Capital city rents have skyrocketed: up 17.6% for units and 14.6% for houses in 2022.

In spite of this trend, the Labor government is pouring fuel on the fire by jacking up immigration to unprecedented levels, well beyond our capacity to build new houses.

Net migration is expected to exceed 25,000 people per month this year, most of those being students who live in single person dwellings.

Compare this with new dwelling commencements: 14,000 per month and trending downwards.

The equation is simple: we are simply letting in people faster than we can build houses for them, and as supply falls relative to demand, prices skyrocket.

Of course, immigration is a crucial source of skilled labour and necessary to addressing the acute labour shortage our nation is currently facing.

But consider this: the labour shortage may well be the product of an overheated economy, which the RBA is fighting desperately to cool. When the inevitable rise in unemployment arrives, our massive migration intake will look a whole lot less prudent, especially to those who find themselves out of work.
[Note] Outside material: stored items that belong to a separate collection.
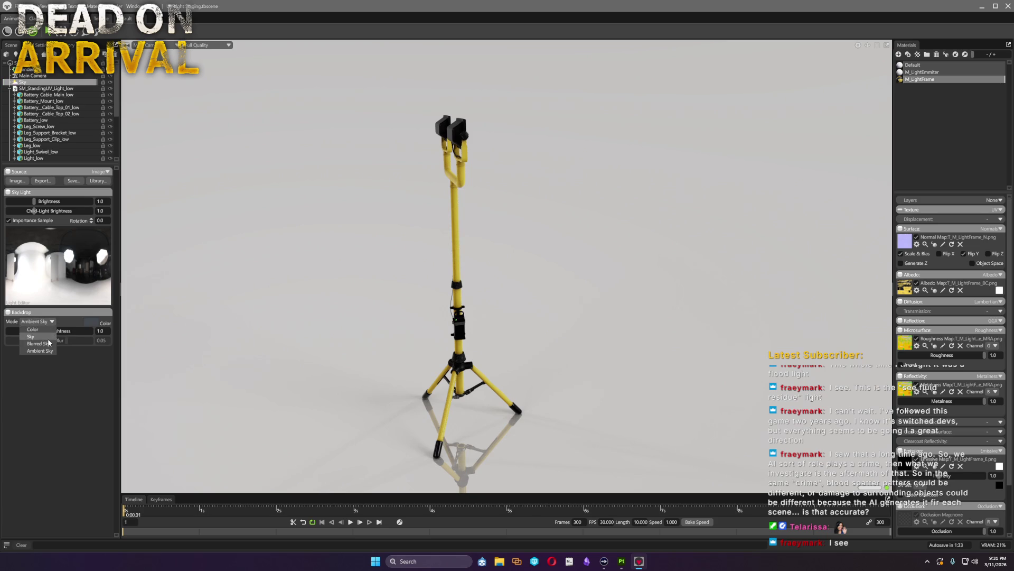
left_click(32, 330)
left_click(93, 321)
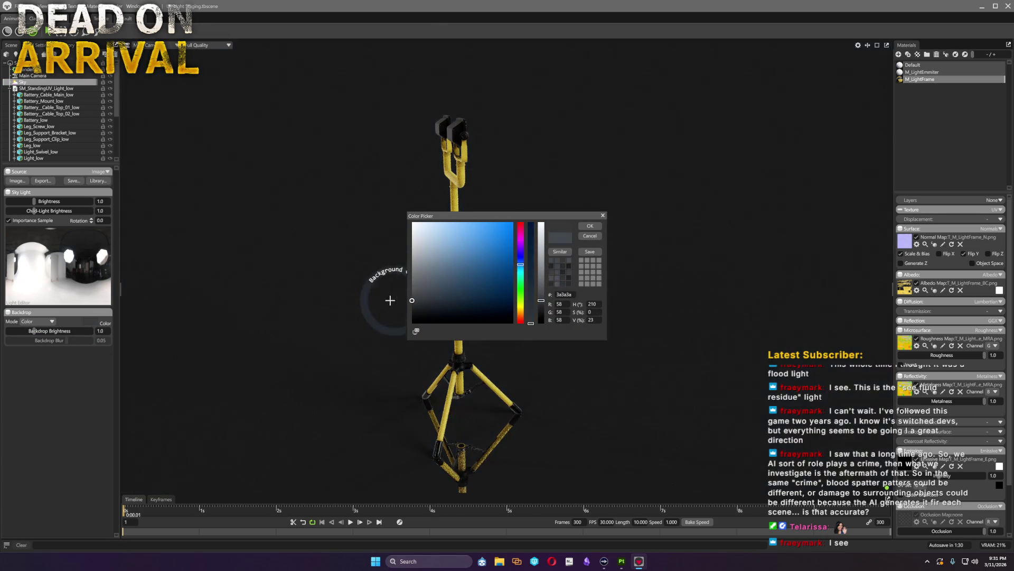
mouse_move(412, 310)
left_mouse_down()
mouse_move(361, 265)
mouse_move(362, 299)
left_mouse_up()
left_click(590, 229)
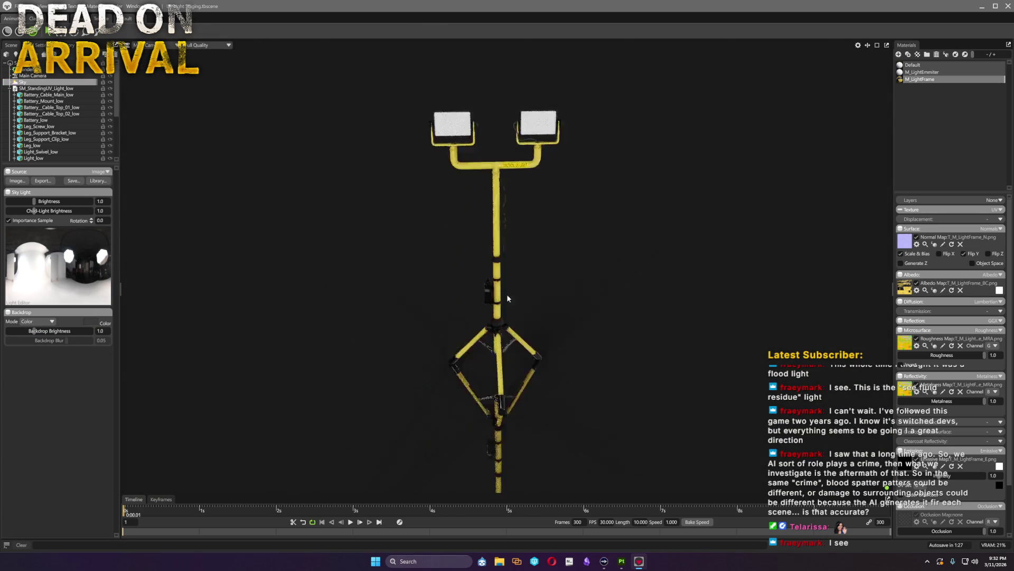
mouse_move(530, 286)
left_mouse_down()
mouse_move(692, 273)
mouse_move(606, 293)
left_mouse_up()
scroll(483, 394, "up", 3)
scroll(488, 403, "up", 4)
left_click(33, 75)
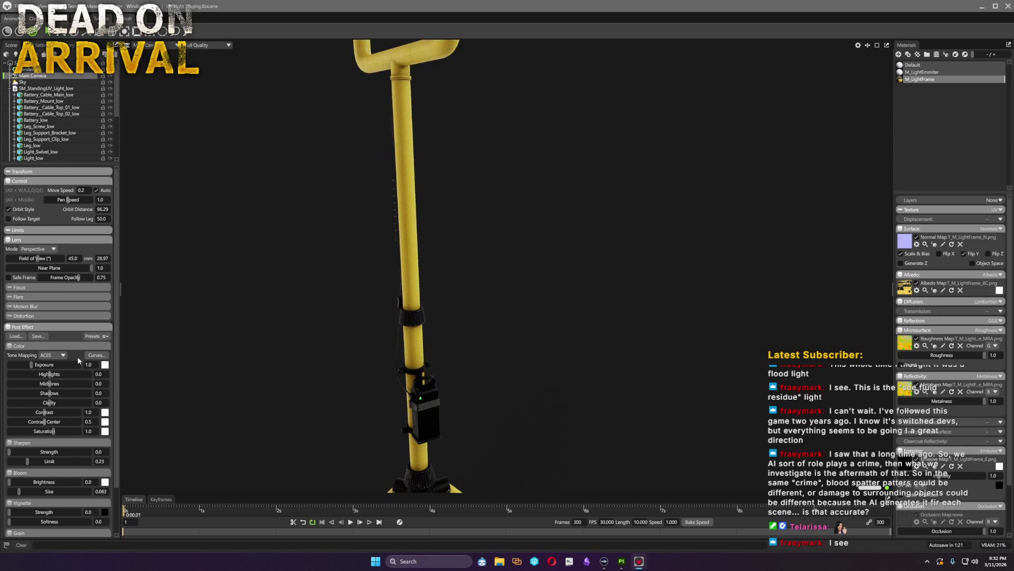
Step: Raise the Main Camera exposure to 2.0, inspect the CAUTION: UV LIGHT label, then return to Painter
left_click(41, 365)
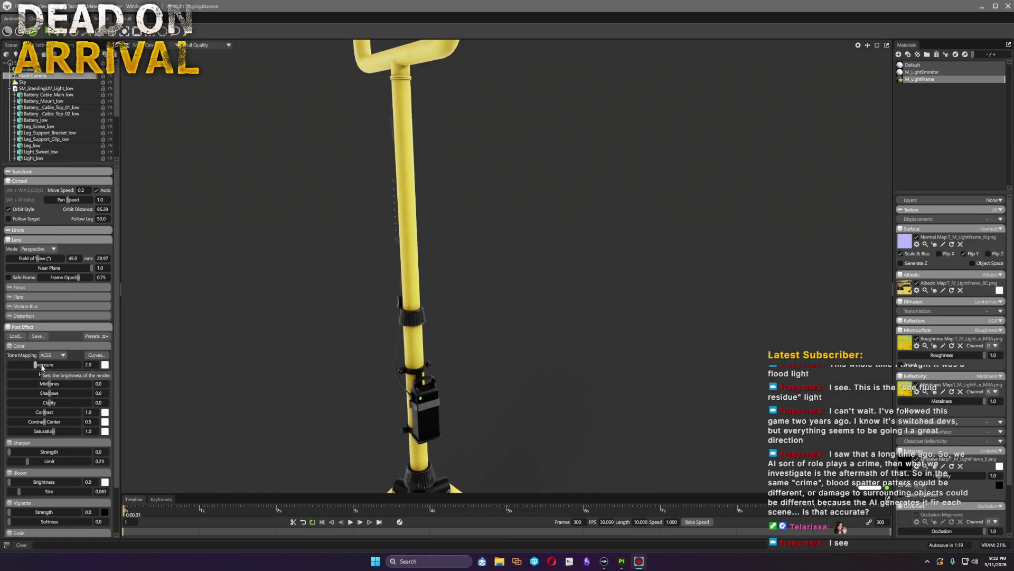
scroll(402, 302, "down", 5)
mouse_move(508, 340)
left_mouse_down()
mouse_move(544, 343)
mouse_move(553, 333)
mouse_move(547, 193)
left_mouse_up()
scroll(552, 275, "up", 2)
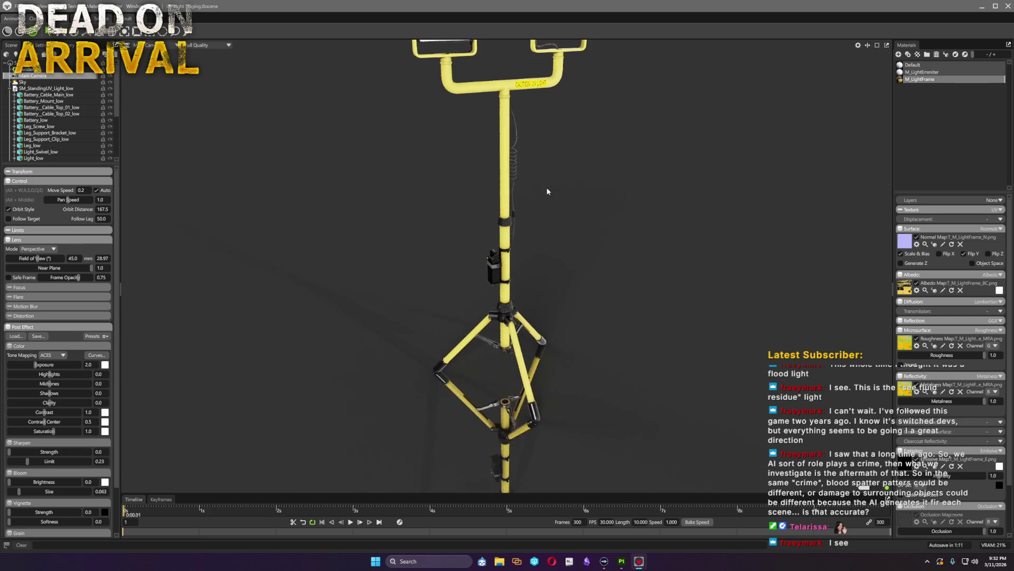
scroll(547, 193, "down", 3)
scroll(589, 157, "up", 2)
mouse_move(589, 153)
left_mouse_down()
mouse_move(631, 79)
mouse_move(480, 261)
left_mouse_up()
scroll(366, 284, "up", 3)
scroll(367, 286, "up", 2)
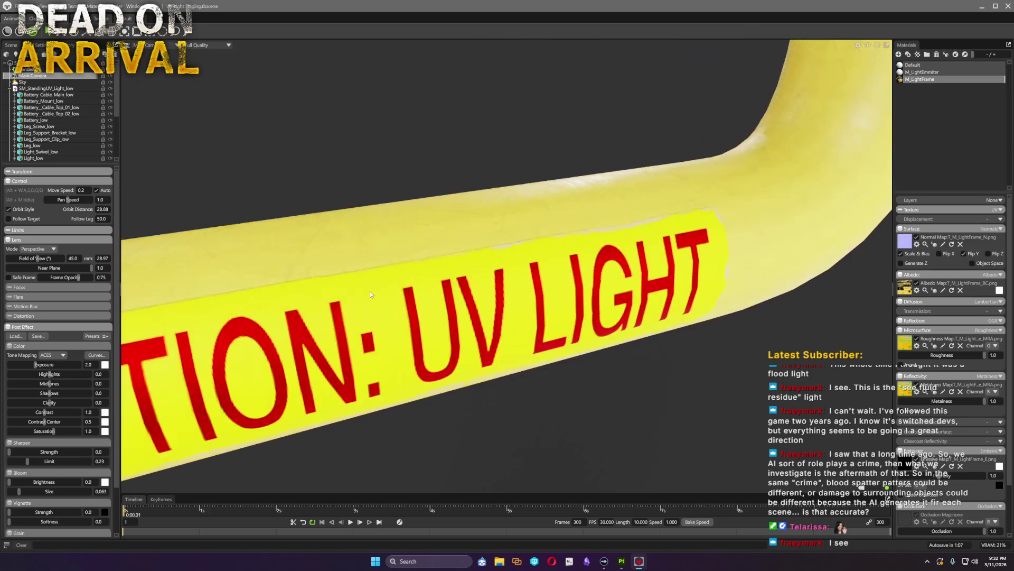
scroll(370, 291, "down", 3)
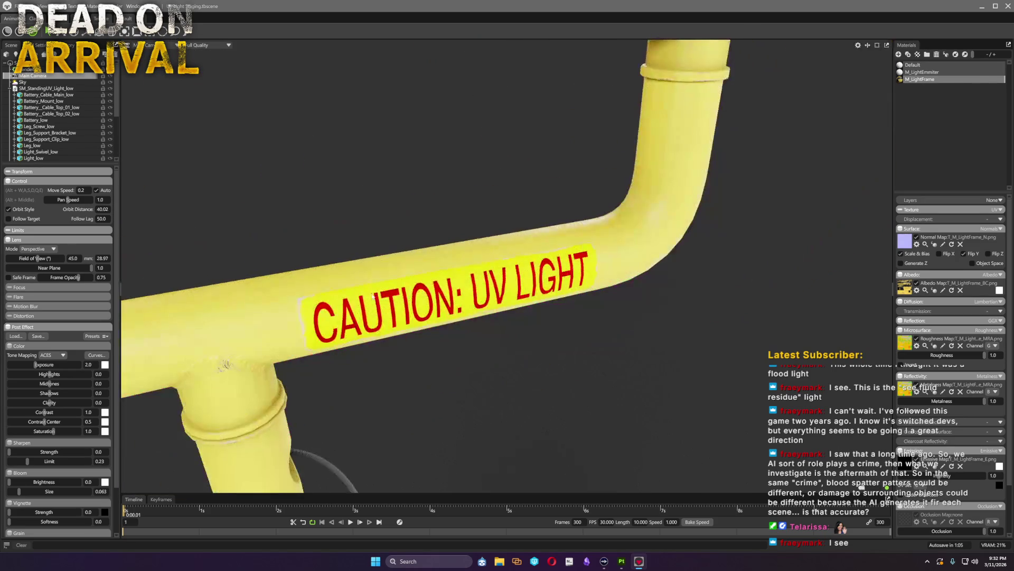
mouse_move(370, 291)
left_mouse_down()
mouse_move(472, 365)
mouse_move(546, 339)
left_mouse_up()
scroll(546, 338, "down", 3)
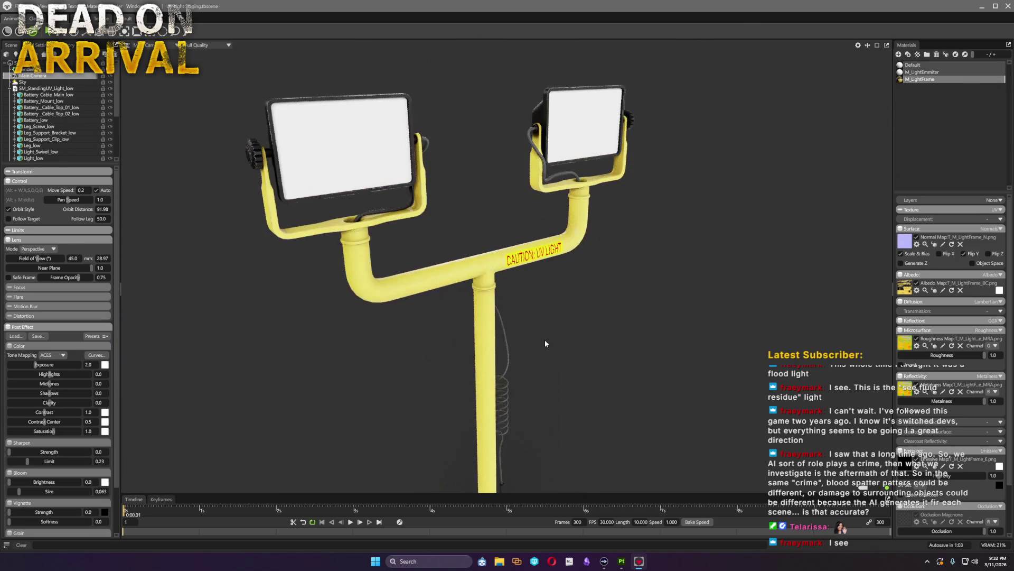
scroll(543, 346, "down", 1)
scroll(543, 346, "down", 1)
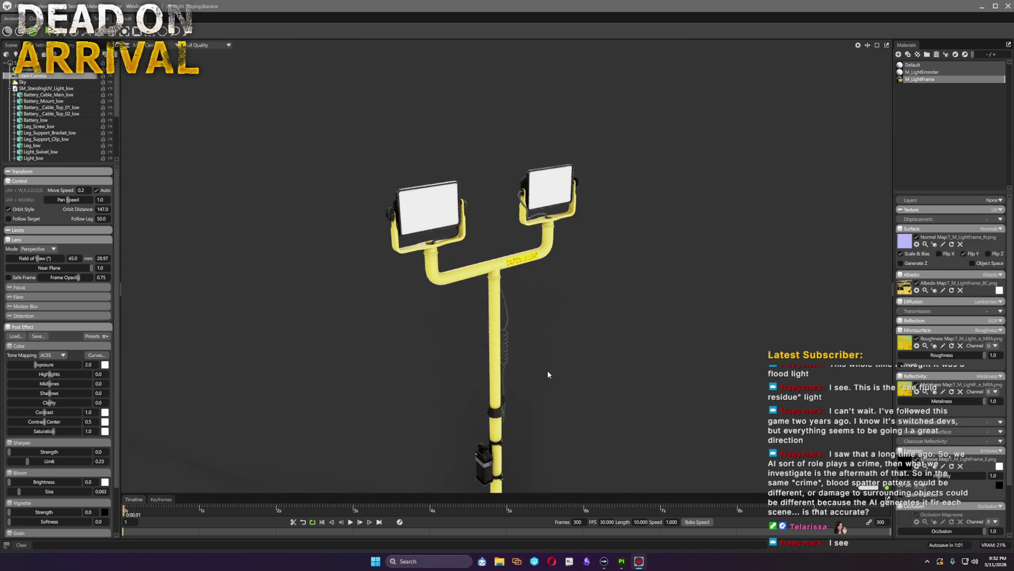
scroll(548, 367, "down", 1)
scroll(547, 375, "down", 1)
left_click_drag(538, 368, 526, 310)
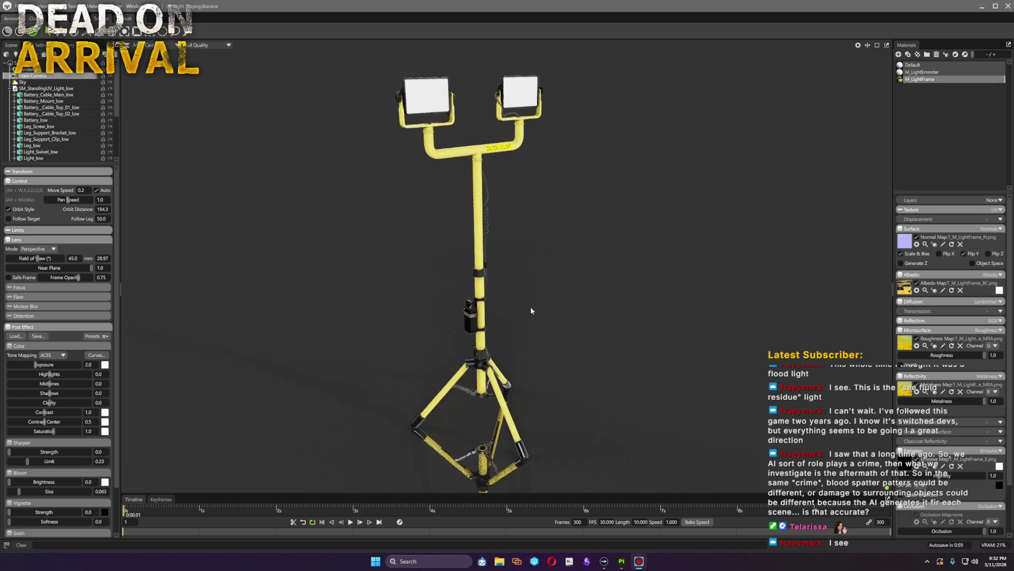
left_click(621, 561)
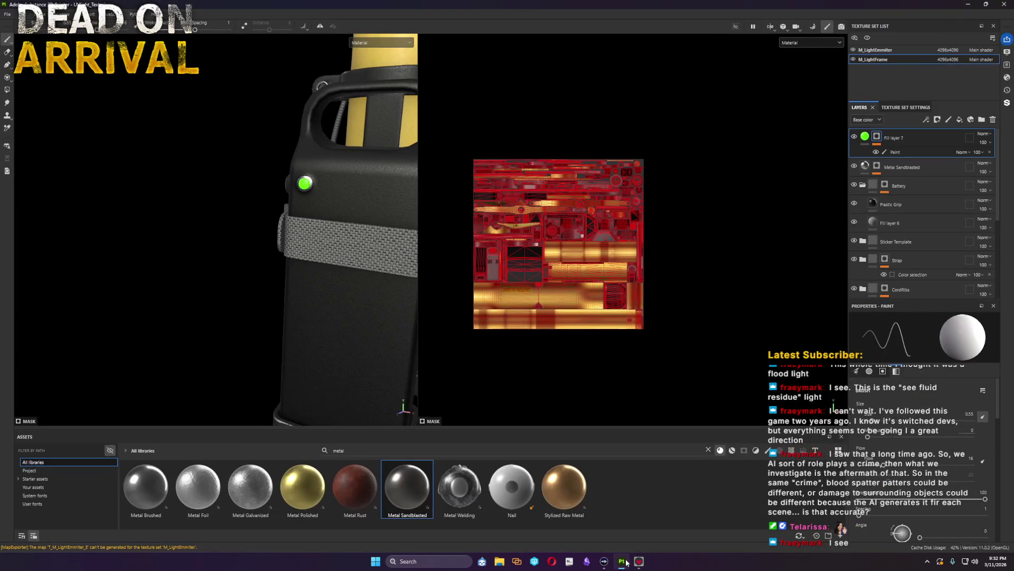
Step: Widen the 3D view over the texture view and pull back to see the whole tripod
left_click(7, 13)
key("Escape")
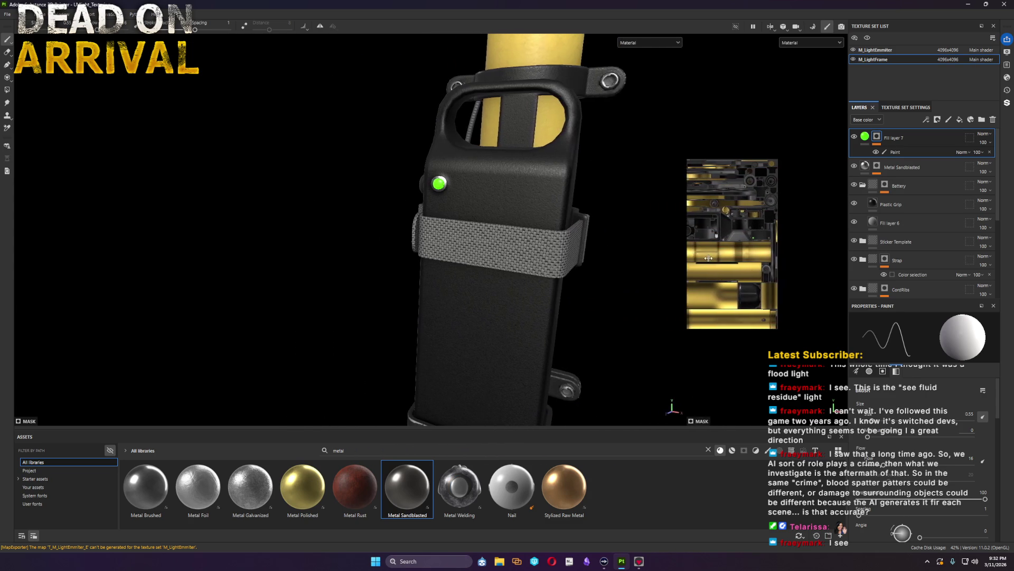
left_click_drag(418, 247, 713, 258)
left_click_drag(587, 248, 593, 261, "alt")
Instead of using immigration as a silver bullet for addressing the labour shortage, the government should be reigning in its spending, especially on construction projects which are driving up the cost of materials and labour and exacerbating the housing affordability crisis.

The mismatch between immigration and housing construction is down to a fundamental flaw in our system of government: the federal government controls migration while the state governments (and by devolution local councils) control the supply of housing.

Addressing the many inefficiencies and shortcomings of our federal system is an area of genuine opportunity for meaningful reform, and a chance for the Liberal party to put forward a positive agenda instead of the negative, ‘no’ agenda that gave us Aston.

There are many such federation reforms that could be targeted, from stopping the wasteful duplication of public service effort and resources, to GST reform and removal of inefficient state taxes such as stamp duty.

In the case of housing, stronger incentives are required to ensure state governments provide a greater supply of housing, or control should be taken out of their hands altogether. Just as it was utterly catastrophic for state governments to have power over lockdowns during COVID with the federal government footing the bill, it just as dangerous to have state governments throttling the supply of housing while the federal government supercharges the demand.

Another major opportunity for boosting housing supply is a concerted national effort to promote development of regional towns and cities and ease the burden on capital cities. In the modern era of remote work, there are two key ingredients to making regional towns attractive places to live and work: fast internet and a fast train. If we can make these two things our focus, we open up huge tracts of cheap, greenfield land that can be quickly developed to meet out housing needs.

John Howard said that he thinks we lost the last election because we didn’t have a plan for the future. It’s time we made one, and housing reform is a timely place to start.